January 22, 2019 / 8:50 AM / 5 months ago

Italy's Salvini bashes France over Libya role in new diplomatic spat

ROME (Reuters) - Deputy Prime Minister Matteo Salvini, stoking a war of words between Rome and Paris, said on Tuesday that France did not want to bring calm to Libya because its energy interests there clashed with those of Italy.

FILE PHOTO: Italian Deputy Prime Minister and right-wing League party leader Matteo Salvini attends a news conference at the Foreign Press Club in Rome, Italy December 10, 2018. REUTERS/Tony Gentile/File Photo

Relations between Italy and France, traditionally close allies, have grown frosty since the far-right League and anti-establishment 5-Star Movement formed a coalition last year and took aim at pro-EU French President Emmanuel Macron.

A source in Macron’s office dismissed the latest attack as “ludicrous”, while Italian Prime Minister Giuseppe Conte sought to ease the escalating tensions, saying relations between the two countries remained strong despite a string of recent rows.

On Monday France summoned Italy’s ambassador after Salvini’s fellow deputy prime minister, Luigi Di Maio, accused Paris of creating poverty in Africa and generating mass migration to Europe.

Salvini backed up Di Maio, saying France was looking to extract wealth from Africa rather than helping countries develop their own economies, and pointed particularly to Libya, which has been in turmoil since a NATO-backed uprising in 2011 that overthrew strongman Muammar Gaddafi.

“In Libya, France has no interest in stabilising the situation, probably because it has oil interests that are opposed to those of Italy,” Salvini told Canale 5 TV station.

A French diplomatic source said it was not the first time that Salvini had made such comments and that it was probably because he felt he had been upstaged by Di Maio.

The source added that the accusation was baseless and reiterated that French efforts in Libya were aimed at stabilising the country, preventing the spread of terrorism and curbing the migration flows.

Italy’s Eni and France’s Total have separate joint ventures in Libya, but Eni’s CEO Claudio Descalzi denied in a newspaper interview last year that there was any conflict between the two firms in the north African state.

DIPLOMATIC RUPTURE

Salvini is head of the League, while Di Maio leads 5-Star. Both are campaigning hard for European parliamentary elections in May and are eager to show they have broken with the consensual politics of centre-left and centre-right parties.

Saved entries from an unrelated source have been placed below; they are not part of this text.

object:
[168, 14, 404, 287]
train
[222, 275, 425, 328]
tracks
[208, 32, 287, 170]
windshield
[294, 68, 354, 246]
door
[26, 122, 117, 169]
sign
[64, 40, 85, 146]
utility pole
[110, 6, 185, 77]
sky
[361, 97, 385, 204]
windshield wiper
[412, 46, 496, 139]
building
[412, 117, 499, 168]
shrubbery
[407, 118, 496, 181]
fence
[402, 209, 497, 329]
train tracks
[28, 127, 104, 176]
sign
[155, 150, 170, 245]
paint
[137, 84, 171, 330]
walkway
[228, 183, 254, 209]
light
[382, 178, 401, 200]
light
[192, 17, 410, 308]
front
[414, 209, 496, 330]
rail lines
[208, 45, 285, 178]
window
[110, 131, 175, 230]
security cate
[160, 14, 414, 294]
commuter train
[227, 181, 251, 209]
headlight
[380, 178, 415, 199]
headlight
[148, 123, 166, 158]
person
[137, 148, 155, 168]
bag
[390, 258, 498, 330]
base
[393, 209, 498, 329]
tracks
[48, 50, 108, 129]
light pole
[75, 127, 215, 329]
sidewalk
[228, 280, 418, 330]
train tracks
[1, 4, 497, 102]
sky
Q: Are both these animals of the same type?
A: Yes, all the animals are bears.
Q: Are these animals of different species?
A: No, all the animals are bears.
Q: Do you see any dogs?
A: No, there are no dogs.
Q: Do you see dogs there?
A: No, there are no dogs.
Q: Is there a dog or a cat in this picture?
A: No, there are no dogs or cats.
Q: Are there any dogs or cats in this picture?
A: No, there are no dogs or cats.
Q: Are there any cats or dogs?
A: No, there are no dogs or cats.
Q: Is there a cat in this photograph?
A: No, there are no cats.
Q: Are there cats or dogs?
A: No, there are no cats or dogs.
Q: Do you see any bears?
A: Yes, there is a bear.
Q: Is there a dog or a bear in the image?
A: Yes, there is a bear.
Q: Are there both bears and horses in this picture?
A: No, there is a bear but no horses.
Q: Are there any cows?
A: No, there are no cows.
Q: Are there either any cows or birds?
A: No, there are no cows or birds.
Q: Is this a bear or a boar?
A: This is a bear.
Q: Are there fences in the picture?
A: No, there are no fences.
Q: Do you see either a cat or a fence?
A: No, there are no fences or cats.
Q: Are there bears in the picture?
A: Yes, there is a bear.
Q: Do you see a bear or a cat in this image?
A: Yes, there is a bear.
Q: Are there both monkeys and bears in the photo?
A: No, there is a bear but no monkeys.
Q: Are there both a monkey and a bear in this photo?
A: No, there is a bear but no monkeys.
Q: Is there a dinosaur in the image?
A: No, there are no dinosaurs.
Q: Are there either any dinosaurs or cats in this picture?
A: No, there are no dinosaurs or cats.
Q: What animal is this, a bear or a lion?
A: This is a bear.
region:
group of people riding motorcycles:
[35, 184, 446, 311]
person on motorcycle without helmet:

The two men have repeatedly targeted neighbouring France and accused Macron of doing nothing to help handle the hundreds of thousands of mainly African migrants who have reached Italy from Libya in recent years.

Asked about the latest diplomatic spat, Salvini said on Tuesday: “France has no reason to get upset because it pushed away tens of thousands of migrants (at the French border), abandoning them there as though they were beasts. We won’t take any lessons on humanity from Macron.”

A French presidential source said populist forces in Italy and elsewhere were looking to undermine countries like France and Germany which wanted to strengthen the European Union.

FILE PHOTO: Italian Prime Minister Giuseppe Conte speaks during a meeting with Italian businessmen at the Kremlin in Moscow, Russia October 24, 2018. Sergei Chirikov/Pool via REUTERS/File Photo

“The European elections will be the place where we confront those — as you can see again today with the ludicrous comments from the Italian government — who seek to destroy the European project and the Franco-German partnership,” the source said.

Looking to prevent a diplomatic rupture, the Italian prime minister issued a statement praising relations with Paris, saying that Rome merely wanted a debate within Europe on difficult issues such as immigration.

“This (row) does not call into question our historic friendship with France, nor with the French people. This relationship remains strong and steady in spite of any political disputes,” Conte said in a statement.